What to produce » Write the records from the line with "Police station fire" through the line with "Ramses Station rail" as a numbered list, skipping any blank lines. Leave the pictures out of your answer.

Dataset entries »
----
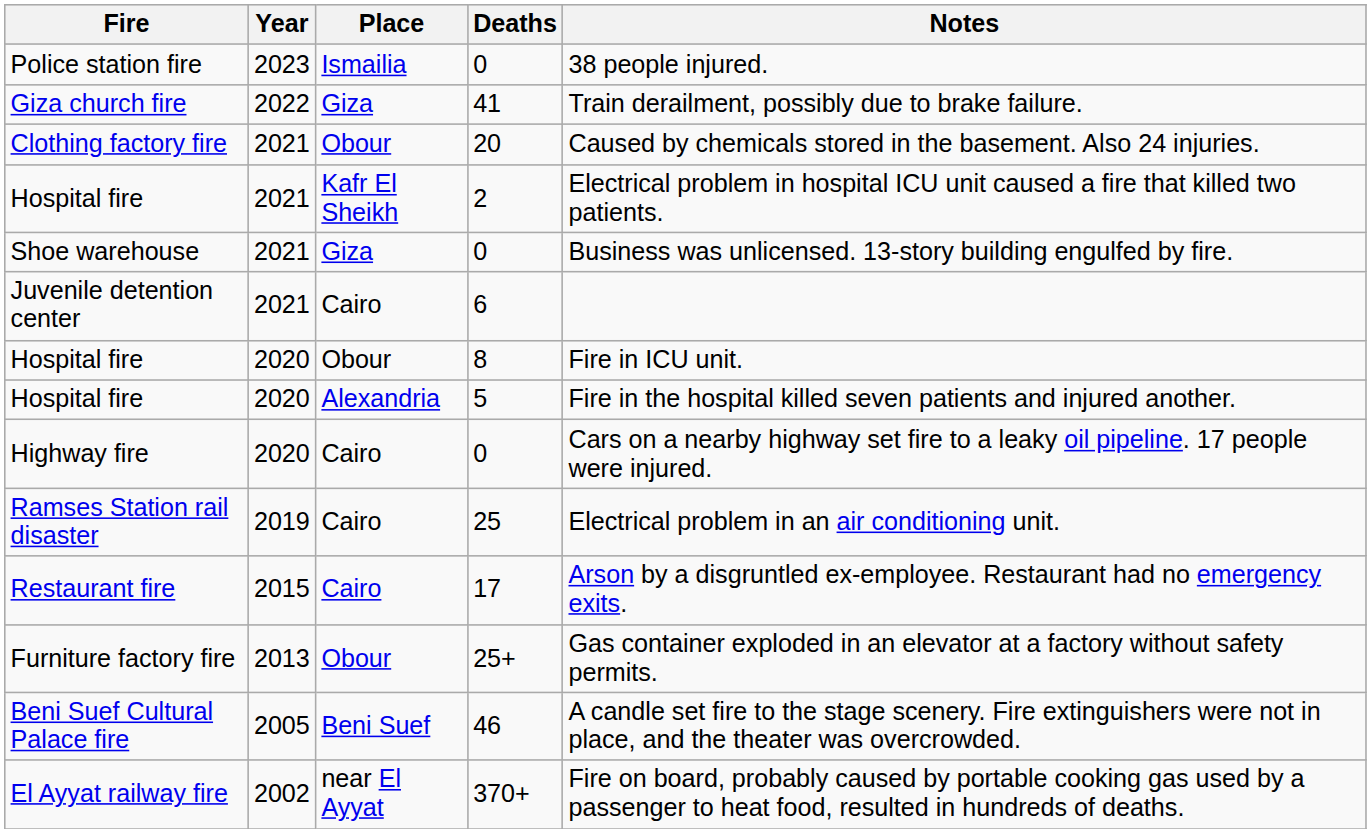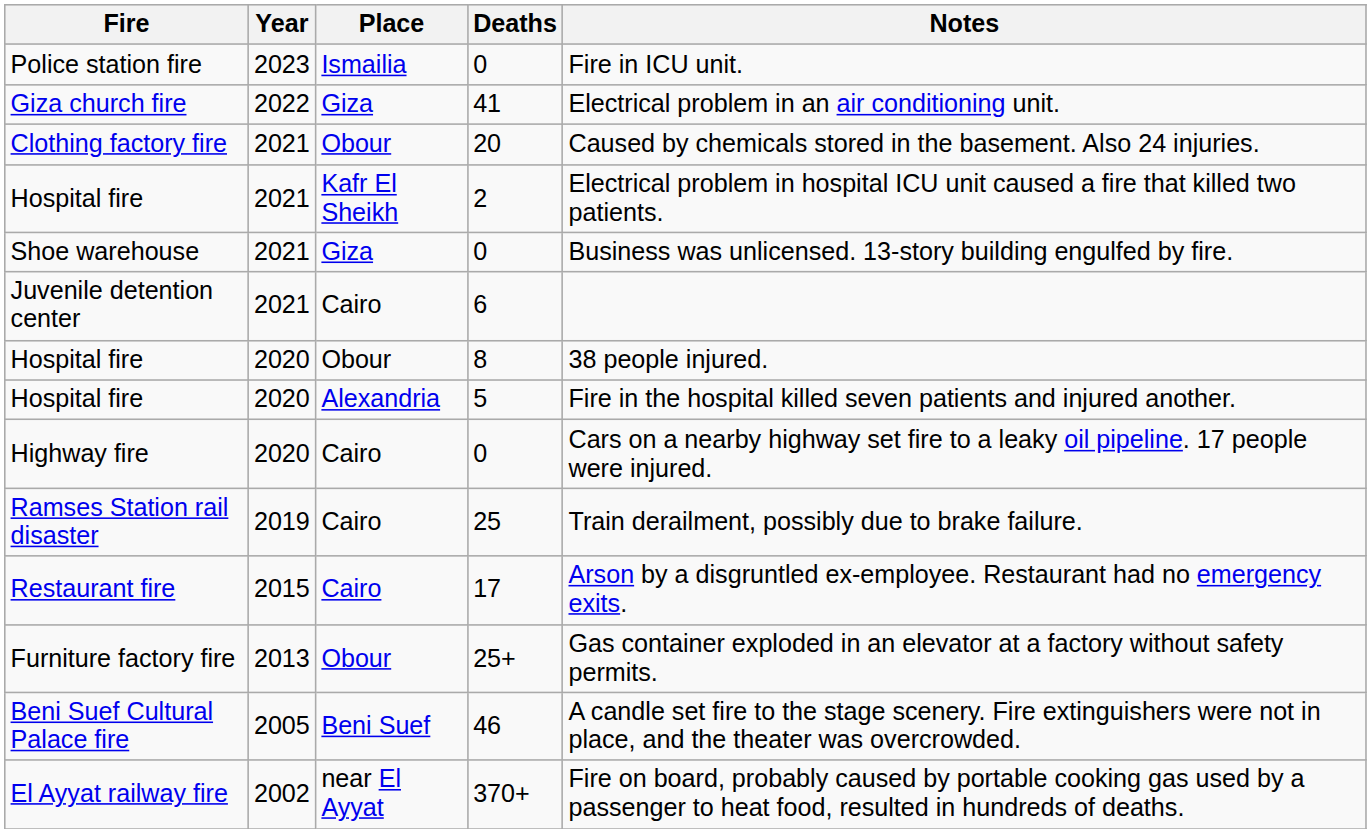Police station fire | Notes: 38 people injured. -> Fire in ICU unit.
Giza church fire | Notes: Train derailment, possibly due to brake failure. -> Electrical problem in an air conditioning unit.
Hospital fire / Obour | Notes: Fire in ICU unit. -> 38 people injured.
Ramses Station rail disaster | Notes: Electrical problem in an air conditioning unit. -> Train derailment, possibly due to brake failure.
----
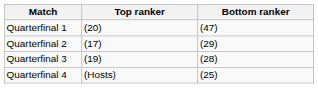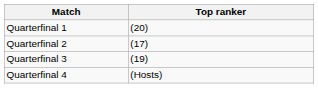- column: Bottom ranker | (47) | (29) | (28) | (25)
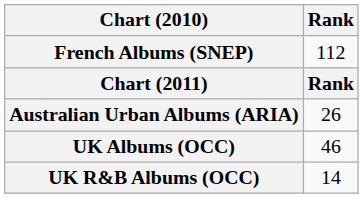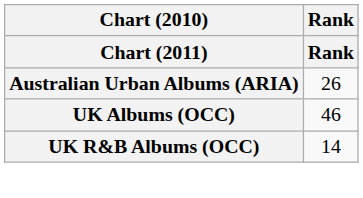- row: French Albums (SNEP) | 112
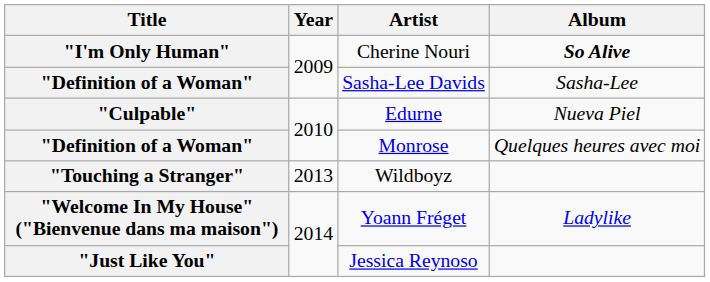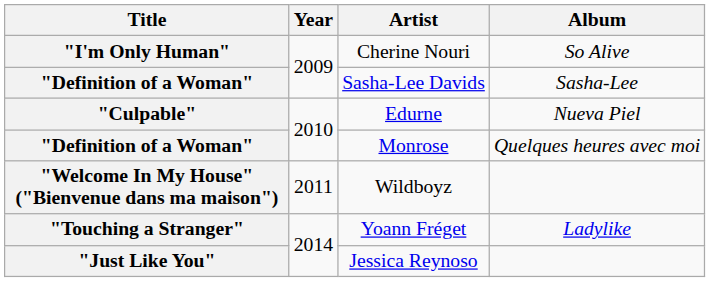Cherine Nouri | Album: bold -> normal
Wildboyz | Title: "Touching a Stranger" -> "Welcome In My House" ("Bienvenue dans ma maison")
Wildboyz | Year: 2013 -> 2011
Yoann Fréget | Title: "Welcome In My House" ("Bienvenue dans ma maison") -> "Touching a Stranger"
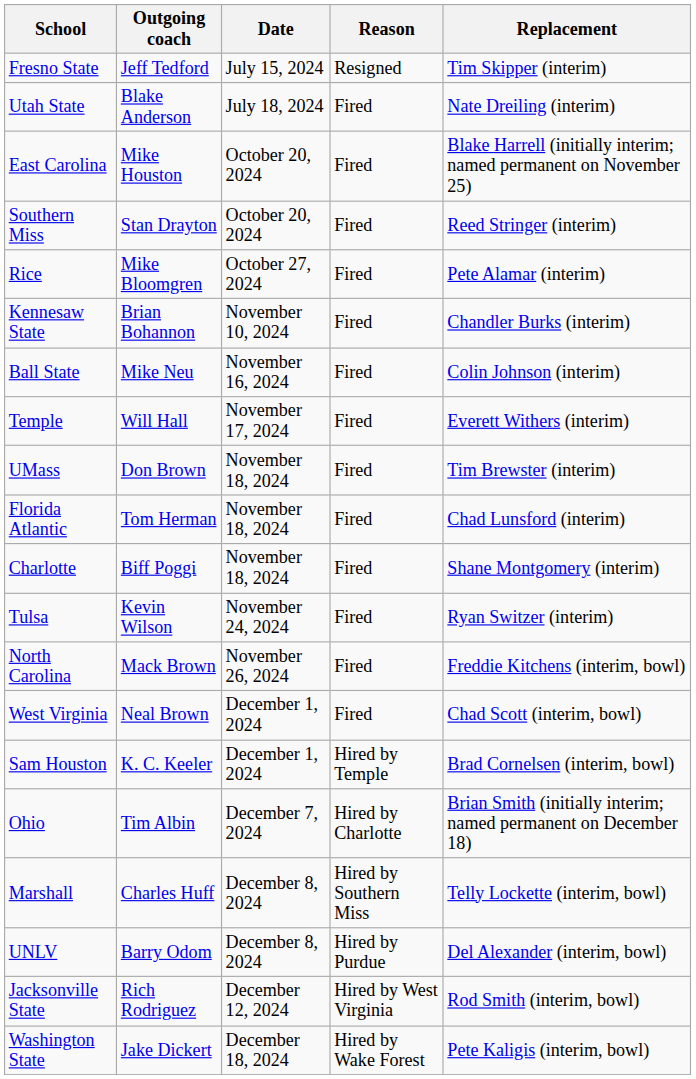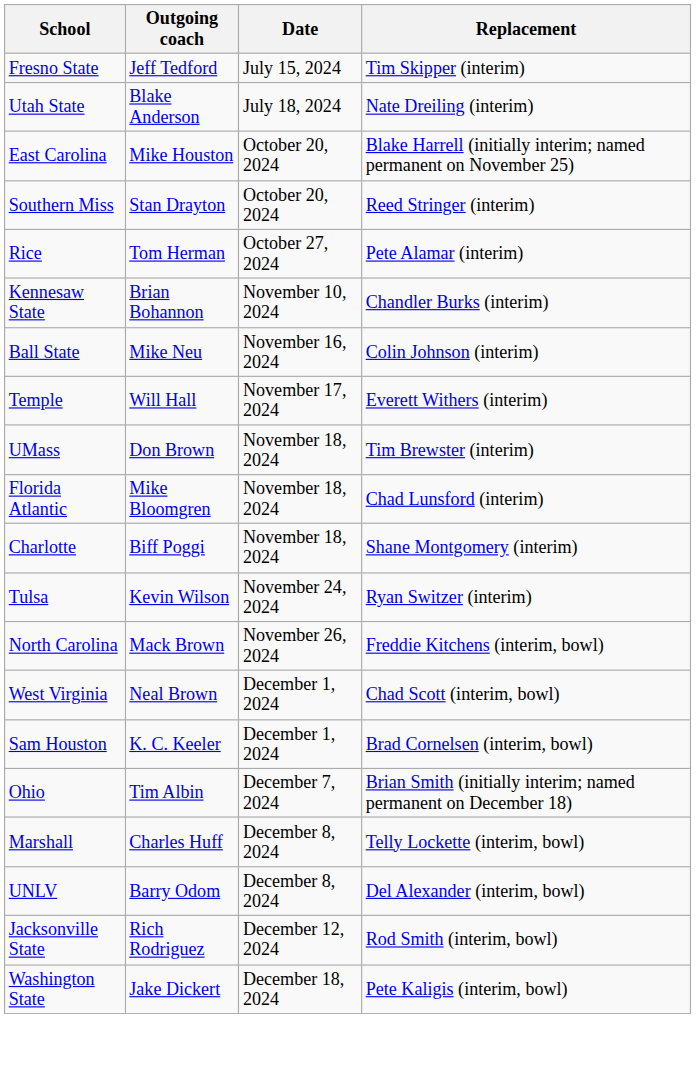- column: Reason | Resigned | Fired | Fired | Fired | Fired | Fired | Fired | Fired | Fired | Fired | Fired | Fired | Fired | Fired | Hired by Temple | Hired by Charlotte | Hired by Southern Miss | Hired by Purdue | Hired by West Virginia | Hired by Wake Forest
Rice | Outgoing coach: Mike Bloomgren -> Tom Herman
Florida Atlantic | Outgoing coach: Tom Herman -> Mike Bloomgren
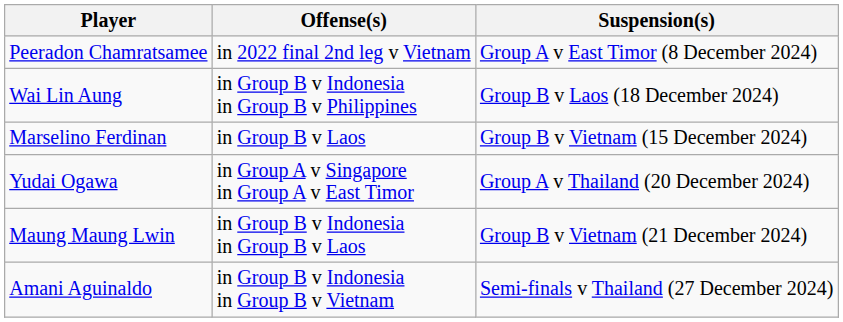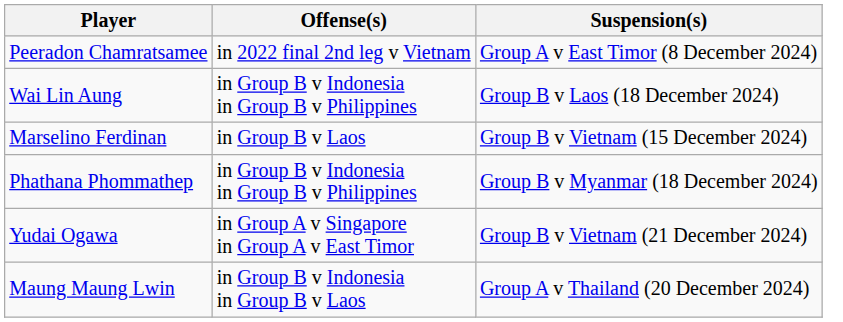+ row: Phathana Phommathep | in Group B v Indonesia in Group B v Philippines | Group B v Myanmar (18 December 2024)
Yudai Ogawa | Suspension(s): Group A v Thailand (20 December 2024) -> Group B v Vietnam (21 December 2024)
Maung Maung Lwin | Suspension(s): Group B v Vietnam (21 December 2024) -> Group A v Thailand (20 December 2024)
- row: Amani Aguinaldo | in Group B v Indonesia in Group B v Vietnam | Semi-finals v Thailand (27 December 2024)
----
The result »
1. Police station fire | Notes: 38 people injured. -> Fire in ICU unit.
2. Giza church fire | Notes: Train derailment, possibly due to brake failure. -> Electrical problem in an air conditioning unit.
3. Hospital fire / Obour | Notes: Fire in ICU unit. -> 38 people injured.
4. Ramses Station rail disaster | Notes: Electrical problem in an air conditioning unit. -> Train derailment, possibly due to brake failure.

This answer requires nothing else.